**PROBLEM STATEMENT:**
In the records below, find the line with "<2> Navigate to" and the line with "<5> Views (and". Print both exactly, along with every line between them, and no other line.

Document images with source code:
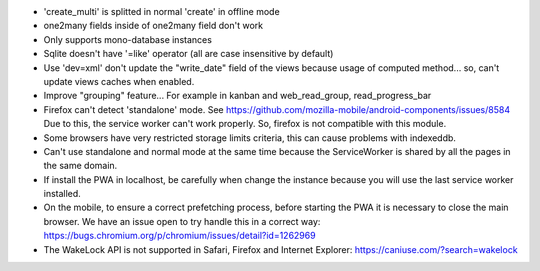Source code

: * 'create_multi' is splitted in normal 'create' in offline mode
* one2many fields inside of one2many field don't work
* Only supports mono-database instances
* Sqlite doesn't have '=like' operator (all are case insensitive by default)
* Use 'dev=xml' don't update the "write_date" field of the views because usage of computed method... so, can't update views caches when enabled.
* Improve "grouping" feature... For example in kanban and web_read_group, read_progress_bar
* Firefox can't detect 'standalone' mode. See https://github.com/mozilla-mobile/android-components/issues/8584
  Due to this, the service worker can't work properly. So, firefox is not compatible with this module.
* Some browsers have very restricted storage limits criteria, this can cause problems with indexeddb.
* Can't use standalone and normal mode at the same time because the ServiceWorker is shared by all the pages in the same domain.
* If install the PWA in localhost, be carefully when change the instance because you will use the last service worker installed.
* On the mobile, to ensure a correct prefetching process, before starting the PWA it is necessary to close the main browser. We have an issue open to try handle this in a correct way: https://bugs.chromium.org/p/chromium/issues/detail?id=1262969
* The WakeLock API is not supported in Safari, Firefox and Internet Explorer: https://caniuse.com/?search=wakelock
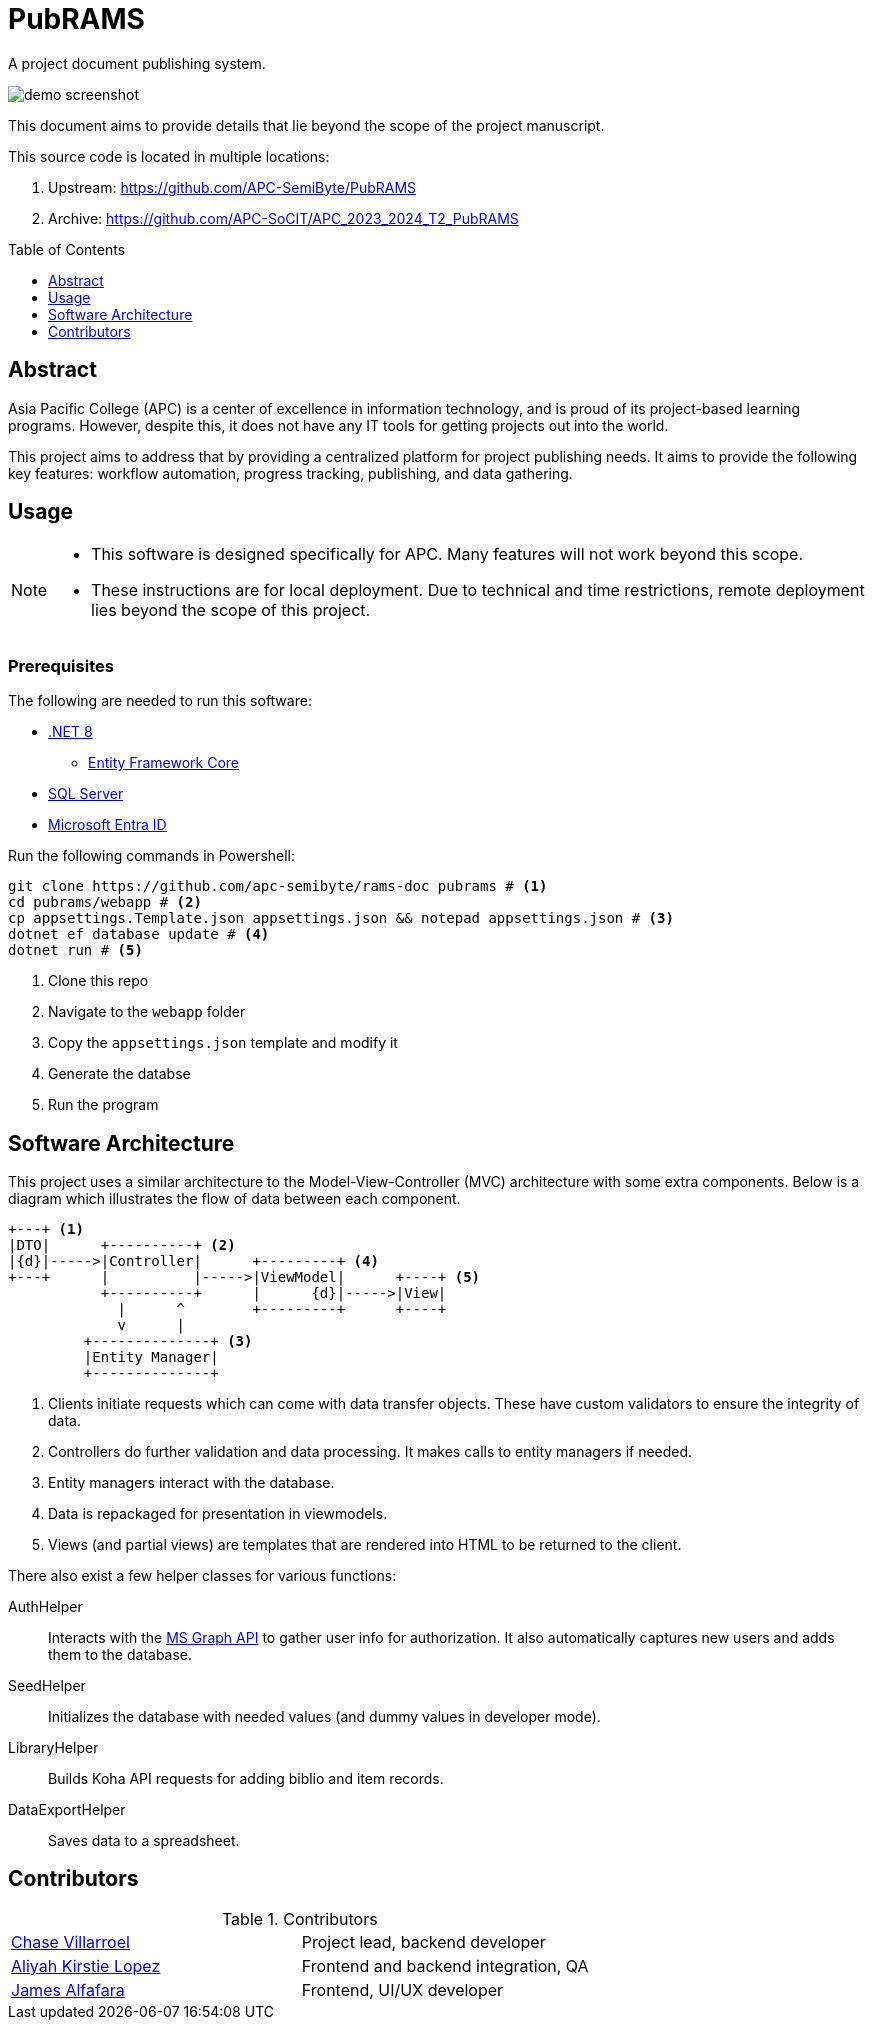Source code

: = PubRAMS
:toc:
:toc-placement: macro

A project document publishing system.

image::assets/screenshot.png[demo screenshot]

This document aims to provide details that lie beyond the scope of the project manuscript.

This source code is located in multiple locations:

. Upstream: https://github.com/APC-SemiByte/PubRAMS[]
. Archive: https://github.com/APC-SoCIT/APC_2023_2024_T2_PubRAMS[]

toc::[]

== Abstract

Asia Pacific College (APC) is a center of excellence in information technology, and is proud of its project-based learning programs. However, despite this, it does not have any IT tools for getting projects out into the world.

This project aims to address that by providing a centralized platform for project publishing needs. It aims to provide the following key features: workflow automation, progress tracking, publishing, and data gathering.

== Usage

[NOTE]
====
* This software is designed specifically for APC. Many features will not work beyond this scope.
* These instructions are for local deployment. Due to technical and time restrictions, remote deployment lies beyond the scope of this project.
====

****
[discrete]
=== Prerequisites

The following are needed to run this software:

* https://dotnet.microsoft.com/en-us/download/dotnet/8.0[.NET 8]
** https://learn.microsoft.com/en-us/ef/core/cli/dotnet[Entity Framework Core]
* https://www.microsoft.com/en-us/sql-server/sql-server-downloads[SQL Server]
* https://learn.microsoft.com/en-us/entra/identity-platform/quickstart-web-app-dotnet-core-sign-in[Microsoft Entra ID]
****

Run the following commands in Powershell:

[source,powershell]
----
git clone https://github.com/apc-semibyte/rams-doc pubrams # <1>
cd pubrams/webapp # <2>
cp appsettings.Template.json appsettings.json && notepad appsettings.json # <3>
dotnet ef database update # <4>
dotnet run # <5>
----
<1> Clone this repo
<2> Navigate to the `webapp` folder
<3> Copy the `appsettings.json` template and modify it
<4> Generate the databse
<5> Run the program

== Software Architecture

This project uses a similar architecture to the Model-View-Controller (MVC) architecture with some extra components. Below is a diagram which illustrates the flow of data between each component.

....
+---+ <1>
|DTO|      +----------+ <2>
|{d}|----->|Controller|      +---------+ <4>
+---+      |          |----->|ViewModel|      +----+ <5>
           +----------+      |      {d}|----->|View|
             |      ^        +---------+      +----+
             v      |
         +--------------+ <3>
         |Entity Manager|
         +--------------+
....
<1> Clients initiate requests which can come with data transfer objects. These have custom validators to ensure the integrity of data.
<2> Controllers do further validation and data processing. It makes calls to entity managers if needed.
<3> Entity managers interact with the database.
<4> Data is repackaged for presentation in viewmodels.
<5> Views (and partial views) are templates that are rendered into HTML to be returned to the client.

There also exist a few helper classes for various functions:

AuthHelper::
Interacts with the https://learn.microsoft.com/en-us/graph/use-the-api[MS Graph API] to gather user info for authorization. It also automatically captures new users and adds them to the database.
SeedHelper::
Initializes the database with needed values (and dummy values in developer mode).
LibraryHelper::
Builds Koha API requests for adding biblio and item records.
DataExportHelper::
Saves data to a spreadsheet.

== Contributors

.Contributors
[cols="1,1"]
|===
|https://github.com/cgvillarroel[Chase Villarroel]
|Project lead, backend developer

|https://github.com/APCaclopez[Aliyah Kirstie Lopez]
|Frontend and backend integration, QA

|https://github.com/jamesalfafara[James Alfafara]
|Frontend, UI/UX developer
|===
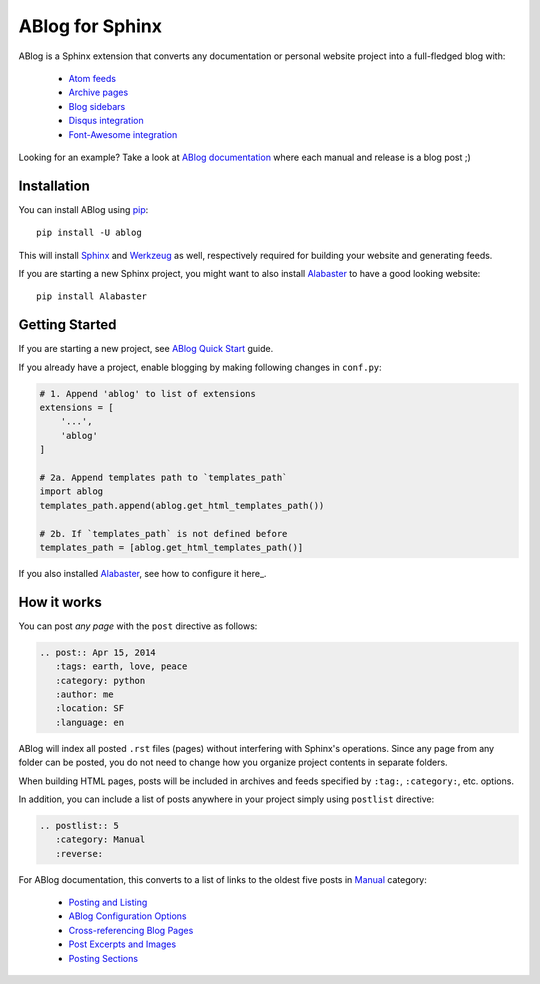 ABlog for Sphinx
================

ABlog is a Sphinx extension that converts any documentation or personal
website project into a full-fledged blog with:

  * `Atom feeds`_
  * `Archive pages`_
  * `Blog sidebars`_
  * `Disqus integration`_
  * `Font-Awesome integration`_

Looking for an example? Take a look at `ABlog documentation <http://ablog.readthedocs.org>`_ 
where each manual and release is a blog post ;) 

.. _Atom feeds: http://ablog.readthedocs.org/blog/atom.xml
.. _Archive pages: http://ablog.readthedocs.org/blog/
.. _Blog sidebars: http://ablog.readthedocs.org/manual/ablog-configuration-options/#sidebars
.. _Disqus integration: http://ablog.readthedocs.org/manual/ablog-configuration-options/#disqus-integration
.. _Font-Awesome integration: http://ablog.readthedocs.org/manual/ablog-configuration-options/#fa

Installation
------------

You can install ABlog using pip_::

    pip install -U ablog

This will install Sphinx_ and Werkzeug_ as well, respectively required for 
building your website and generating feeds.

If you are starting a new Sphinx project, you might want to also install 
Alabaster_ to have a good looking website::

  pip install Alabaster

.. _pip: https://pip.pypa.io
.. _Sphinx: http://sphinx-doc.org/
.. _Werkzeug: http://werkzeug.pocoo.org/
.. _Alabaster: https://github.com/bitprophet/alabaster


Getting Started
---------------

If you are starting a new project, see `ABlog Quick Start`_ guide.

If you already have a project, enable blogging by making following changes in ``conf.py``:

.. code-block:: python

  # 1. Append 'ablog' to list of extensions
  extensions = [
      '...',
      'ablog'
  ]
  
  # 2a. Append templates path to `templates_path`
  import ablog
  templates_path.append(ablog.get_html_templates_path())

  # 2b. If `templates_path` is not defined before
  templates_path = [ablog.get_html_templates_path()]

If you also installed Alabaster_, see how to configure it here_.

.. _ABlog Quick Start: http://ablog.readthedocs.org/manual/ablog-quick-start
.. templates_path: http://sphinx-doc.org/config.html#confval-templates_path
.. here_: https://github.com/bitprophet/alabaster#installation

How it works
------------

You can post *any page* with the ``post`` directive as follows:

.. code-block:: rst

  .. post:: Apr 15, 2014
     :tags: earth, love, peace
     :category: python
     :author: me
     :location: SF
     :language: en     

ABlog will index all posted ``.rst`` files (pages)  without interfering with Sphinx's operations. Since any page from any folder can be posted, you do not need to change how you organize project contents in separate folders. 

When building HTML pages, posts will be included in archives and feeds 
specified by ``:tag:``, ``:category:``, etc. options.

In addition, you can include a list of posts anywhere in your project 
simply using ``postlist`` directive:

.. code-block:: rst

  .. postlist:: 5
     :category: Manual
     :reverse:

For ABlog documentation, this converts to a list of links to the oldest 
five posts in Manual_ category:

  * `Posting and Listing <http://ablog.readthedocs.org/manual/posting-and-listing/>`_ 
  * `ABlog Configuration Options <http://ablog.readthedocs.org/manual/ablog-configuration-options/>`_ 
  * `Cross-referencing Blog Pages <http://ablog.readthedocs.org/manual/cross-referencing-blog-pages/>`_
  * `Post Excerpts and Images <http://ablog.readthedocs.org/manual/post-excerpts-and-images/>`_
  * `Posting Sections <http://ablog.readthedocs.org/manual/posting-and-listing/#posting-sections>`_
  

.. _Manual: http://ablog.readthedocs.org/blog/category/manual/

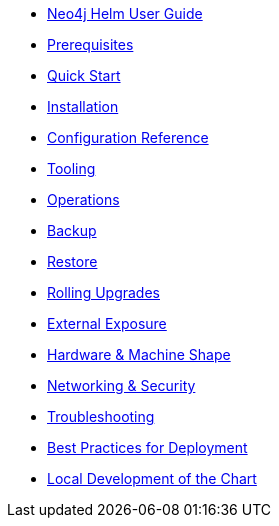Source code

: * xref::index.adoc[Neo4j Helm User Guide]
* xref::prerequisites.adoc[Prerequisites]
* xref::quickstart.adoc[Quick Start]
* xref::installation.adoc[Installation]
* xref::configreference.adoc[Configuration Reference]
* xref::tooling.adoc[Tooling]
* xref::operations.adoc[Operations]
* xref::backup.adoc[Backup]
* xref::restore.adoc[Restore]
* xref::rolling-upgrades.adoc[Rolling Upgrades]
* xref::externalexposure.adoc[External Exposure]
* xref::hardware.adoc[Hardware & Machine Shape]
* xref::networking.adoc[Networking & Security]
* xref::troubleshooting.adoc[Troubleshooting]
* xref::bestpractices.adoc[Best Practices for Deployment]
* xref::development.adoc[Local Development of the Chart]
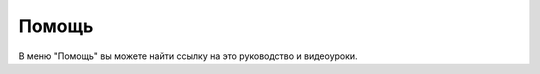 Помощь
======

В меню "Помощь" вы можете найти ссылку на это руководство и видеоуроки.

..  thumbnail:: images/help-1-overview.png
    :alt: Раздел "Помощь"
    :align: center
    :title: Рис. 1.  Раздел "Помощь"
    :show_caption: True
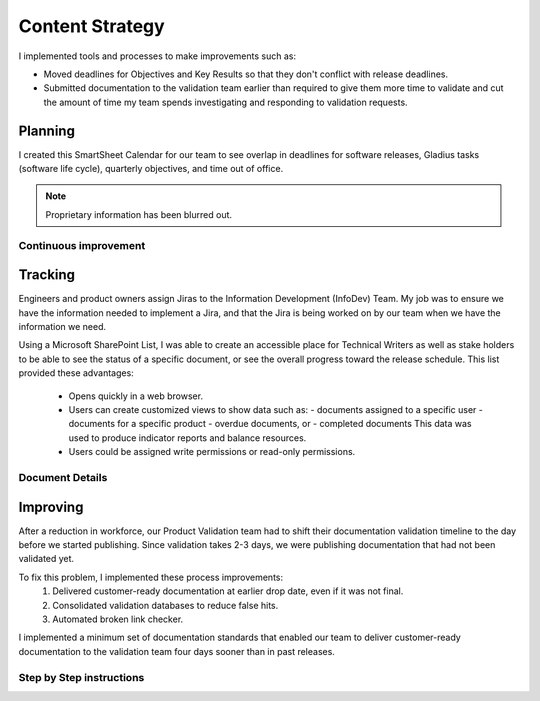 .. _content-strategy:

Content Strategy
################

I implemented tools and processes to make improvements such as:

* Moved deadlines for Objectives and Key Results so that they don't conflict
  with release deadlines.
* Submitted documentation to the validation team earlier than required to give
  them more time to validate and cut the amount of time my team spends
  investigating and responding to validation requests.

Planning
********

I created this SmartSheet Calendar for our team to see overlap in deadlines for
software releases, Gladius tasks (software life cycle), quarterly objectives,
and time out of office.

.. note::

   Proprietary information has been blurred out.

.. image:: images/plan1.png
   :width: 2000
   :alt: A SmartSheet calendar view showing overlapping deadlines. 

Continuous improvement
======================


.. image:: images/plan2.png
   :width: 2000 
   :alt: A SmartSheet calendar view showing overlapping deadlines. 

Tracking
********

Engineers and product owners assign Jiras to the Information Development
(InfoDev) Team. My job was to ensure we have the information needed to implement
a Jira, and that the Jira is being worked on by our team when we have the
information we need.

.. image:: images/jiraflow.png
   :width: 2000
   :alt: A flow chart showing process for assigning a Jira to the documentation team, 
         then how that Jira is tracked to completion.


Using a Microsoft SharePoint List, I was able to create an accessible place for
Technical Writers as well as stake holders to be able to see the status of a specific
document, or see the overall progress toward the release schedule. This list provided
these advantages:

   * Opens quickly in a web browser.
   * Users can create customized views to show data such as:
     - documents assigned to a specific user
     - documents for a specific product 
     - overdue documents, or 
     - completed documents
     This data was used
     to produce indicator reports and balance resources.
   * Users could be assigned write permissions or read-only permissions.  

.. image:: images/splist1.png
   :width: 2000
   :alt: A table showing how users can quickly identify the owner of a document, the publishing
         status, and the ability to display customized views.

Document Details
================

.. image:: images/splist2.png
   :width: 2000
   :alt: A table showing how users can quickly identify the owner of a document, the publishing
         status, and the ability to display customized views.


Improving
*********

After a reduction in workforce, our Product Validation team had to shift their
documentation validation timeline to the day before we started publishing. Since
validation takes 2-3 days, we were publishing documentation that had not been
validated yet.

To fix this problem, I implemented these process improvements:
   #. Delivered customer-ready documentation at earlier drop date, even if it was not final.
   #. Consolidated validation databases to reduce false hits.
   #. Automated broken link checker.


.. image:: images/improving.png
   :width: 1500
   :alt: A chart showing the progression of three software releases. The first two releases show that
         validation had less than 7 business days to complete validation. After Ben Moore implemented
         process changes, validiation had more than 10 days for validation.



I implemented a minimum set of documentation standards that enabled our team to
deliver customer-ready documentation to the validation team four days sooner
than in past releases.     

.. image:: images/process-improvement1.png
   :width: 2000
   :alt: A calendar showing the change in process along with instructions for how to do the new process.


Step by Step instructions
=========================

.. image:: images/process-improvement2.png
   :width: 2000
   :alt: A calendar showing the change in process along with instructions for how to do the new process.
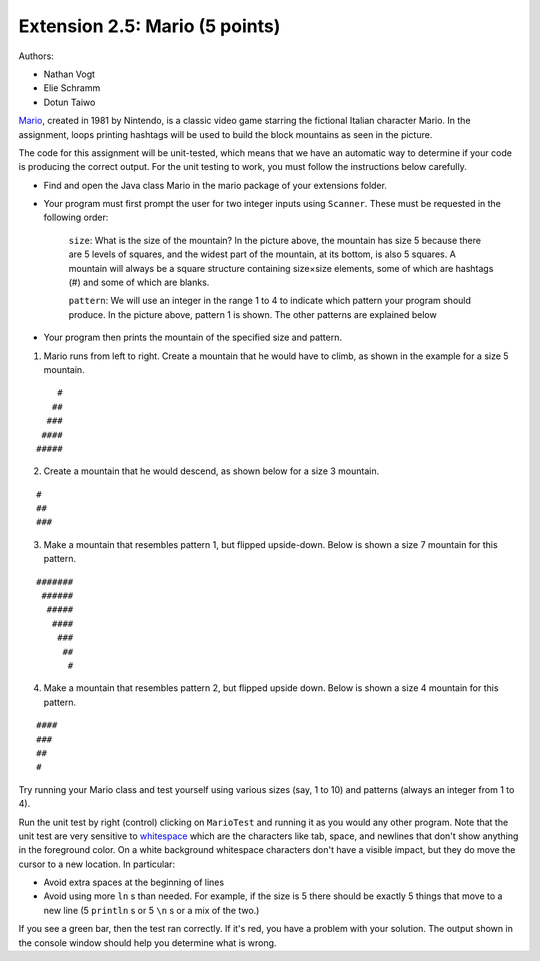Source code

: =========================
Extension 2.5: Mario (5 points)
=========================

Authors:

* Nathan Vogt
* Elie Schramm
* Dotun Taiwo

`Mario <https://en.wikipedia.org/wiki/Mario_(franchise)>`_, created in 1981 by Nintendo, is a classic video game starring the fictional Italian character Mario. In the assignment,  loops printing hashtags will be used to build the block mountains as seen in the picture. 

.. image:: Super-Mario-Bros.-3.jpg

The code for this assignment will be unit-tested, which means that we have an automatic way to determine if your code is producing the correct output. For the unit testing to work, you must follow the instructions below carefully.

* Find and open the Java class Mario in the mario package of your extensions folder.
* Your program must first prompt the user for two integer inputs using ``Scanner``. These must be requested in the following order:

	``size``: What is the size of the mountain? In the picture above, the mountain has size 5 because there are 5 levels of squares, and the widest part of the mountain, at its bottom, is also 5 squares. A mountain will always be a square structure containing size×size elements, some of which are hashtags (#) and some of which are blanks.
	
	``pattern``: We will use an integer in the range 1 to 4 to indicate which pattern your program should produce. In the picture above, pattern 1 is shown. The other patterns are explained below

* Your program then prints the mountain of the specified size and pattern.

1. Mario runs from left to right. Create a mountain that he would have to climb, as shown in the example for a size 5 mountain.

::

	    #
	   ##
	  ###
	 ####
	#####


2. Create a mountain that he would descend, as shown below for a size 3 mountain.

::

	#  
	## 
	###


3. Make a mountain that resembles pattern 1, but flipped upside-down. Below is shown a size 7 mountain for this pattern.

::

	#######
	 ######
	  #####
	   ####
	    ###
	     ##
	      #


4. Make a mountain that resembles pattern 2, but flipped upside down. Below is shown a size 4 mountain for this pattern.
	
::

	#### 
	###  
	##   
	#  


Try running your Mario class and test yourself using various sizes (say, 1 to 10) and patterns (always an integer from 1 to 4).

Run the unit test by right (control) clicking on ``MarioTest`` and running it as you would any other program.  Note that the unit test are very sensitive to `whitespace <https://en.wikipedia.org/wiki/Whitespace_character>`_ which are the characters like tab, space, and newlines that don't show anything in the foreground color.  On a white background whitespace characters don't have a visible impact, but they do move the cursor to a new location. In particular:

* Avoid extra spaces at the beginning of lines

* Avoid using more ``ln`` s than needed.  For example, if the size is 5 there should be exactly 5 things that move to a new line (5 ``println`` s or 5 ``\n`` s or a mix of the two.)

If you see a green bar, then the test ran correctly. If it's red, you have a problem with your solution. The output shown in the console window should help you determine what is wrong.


**ANSWER BOX:**
<2> Navigate to the `webapp` folder
<3> Copy the `appsettings.json` template and modify it
<4> Generate the databse
<5> Run the program

== Software Architecture

This project uses a similar architecture to the Model-View-Controller (MVC) architecture with some extra components. Below is a diagram which illustrates the flow of data between each component.

....
+---+ <1>
|DTO|      +----------+ <2>
|{d}|----->|Controller|      +---------+ <4>
+---+      |          |----->|ViewModel|      +----+ <5>
           +----------+      |      {d}|----->|View|
             |      ^        +---------+      +----+
             v      |
         +--------------+ <3>
         |Entity Manager|
         +--------------+
....
<1> Clients initiate requests which can come with data transfer objects. These have custom validators to ensure the integrity of data.
<2> Controllers do further validation and data processing. It makes calls to entity managers if needed.
<3> Entity managers interact with the database.
<4> Data is repackaged for presentation in viewmodels.
<5> Views (and partial views) are templates that are rendered into HTML to be returned to the client.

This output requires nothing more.